# Görev maddesi:
Kılıçdaroğlu'nun kurultay konuşmasından "Kılıçdaroğlu'nun konuşmasından satır" ifadesiyle başlayıp "iyi okuyan kadrolardır." ifadesine kadar, bu ifade de dahil olmak üzere, bölümü hiçbir değişiklik yapmadan aktar.
─── Belge alıntısı
CHP Genel Başkanı Kemal Kılıçdaroğlu, partisinin 34. Olağan Kurultayı'nda partililere seslendi.
Kılıçdaroğlu'nun konuşmasından satır başları:
Sevgili CHPliler değerli yol arkadaşlarım, yabancı misyonun değerli temsilcileri, bize güç veren destek veren sevgili aydınlar sanatçılar ulu bir çınarın gölgesinde 34. kurultayımızı yapıyoruz. bu ulu çınarın adı CHP'dir. Tarihimizle köklerimizle her zaman onur duyduk duyacağız. Milli mücadele kahramanımız başta Mustafa kemal olmak üzere tüm genel başkanlarımızı şükranla anıyorum, onların aziz hatıraları önünde saygıyla eğiliyorum. Biz CHP'liler olarak her zaman görkemli bir tarihe sahip olmaktan onur duyduk. CHP'nin tarihi emperyalizmle mücadelenin tarihidir, bağımsızlığımızın tarihidir. Bütün yurttaşlarımız şunu iyi bilsin ki tam bağımsızlıkçı anti emperyalist duruşumuzdan bir milimetrelik sapma bile yapmayacaktır CHP. CHP kadroları zamanın ruhunu en iyi okuyan kadrolardır.
──────
─── Sağlanan malzeme
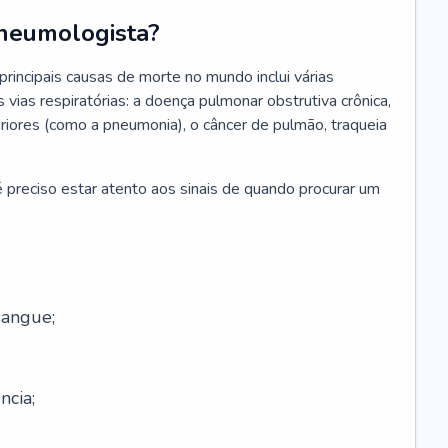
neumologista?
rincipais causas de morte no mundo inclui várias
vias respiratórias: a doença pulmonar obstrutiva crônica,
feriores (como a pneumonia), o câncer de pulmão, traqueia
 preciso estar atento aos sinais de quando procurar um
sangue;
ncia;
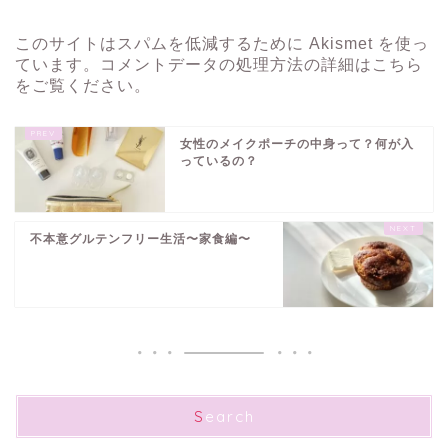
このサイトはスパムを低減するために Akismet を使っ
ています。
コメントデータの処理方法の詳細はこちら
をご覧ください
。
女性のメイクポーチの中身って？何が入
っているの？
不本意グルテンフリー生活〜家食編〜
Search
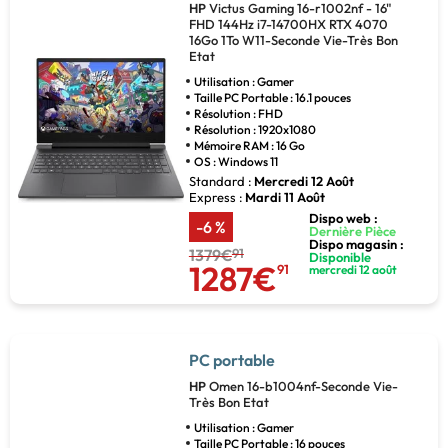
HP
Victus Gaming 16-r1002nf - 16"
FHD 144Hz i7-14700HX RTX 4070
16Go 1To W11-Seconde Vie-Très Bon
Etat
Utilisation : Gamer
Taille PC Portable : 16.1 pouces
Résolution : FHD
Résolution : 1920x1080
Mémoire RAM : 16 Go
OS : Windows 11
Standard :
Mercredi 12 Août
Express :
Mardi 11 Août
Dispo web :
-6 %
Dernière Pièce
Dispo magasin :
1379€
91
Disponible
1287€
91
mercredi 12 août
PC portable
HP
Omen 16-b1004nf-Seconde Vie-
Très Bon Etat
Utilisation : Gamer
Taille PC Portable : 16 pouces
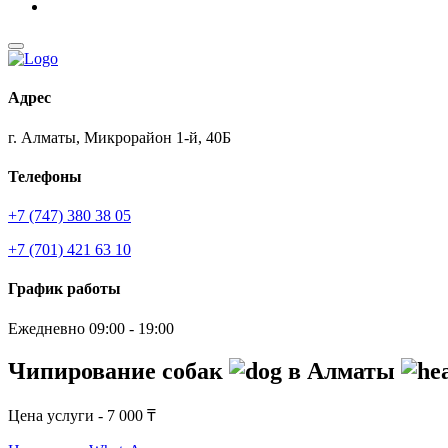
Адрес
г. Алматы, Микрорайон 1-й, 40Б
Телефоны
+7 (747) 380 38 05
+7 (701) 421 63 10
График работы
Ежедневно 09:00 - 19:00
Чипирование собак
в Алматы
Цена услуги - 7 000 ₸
──────
─── Sağlanan malzeme
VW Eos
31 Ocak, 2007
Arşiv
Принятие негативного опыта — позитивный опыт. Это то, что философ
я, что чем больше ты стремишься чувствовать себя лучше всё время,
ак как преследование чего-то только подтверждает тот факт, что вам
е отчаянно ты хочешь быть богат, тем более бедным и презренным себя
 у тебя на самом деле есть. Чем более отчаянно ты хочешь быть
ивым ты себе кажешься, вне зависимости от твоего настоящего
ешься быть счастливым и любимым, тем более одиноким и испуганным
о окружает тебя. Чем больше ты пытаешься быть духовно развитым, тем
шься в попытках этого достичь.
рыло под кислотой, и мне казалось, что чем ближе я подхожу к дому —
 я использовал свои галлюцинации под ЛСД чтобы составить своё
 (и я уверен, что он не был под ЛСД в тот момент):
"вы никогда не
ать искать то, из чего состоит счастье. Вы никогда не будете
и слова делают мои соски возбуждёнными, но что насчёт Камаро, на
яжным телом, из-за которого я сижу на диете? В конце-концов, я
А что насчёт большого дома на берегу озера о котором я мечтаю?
──────
# Yanıt:
Kılıçdaroğlu'nun konuşmasından satır başları:
Sevgili CHPliler değerli yol arkadaşlarım, yabancı misyonun değerli temsilcileri, bize güç veren destek veren sevgili aydınlar sanatçılar ulu bir çınarın gölgesinde 34. kurultayımızı yapıyoruz. bu ulu çınarın adı CHP'dir. Tarihimizle köklerimizle her zaman onur duyduk duyacağız. Milli mücadele kahramanımız başta Mustafa kemal olmak üzere tüm genel başkanlarımızı şükranla anıyorum, onların aziz hatıraları önünde saygıyla eğiliyorum. Biz CHP'liler olarak her zaman görkemli bir tarihe sahip olmaktan onur duyduk. CHP'nin tarihi emperyalizmle mücadelenin tarihidir, bağımsızlığımızın tarihidir. Bütün yurttaşlarımız şunu iyi bilsin ki tam bağımsızlıkçı anti emperyalist duruşumuzdan bir milimetrelik sapma bile yapmayacaktır CHP. CHP kadroları zamanın ruhunu en iyi okuyan kadrolardır.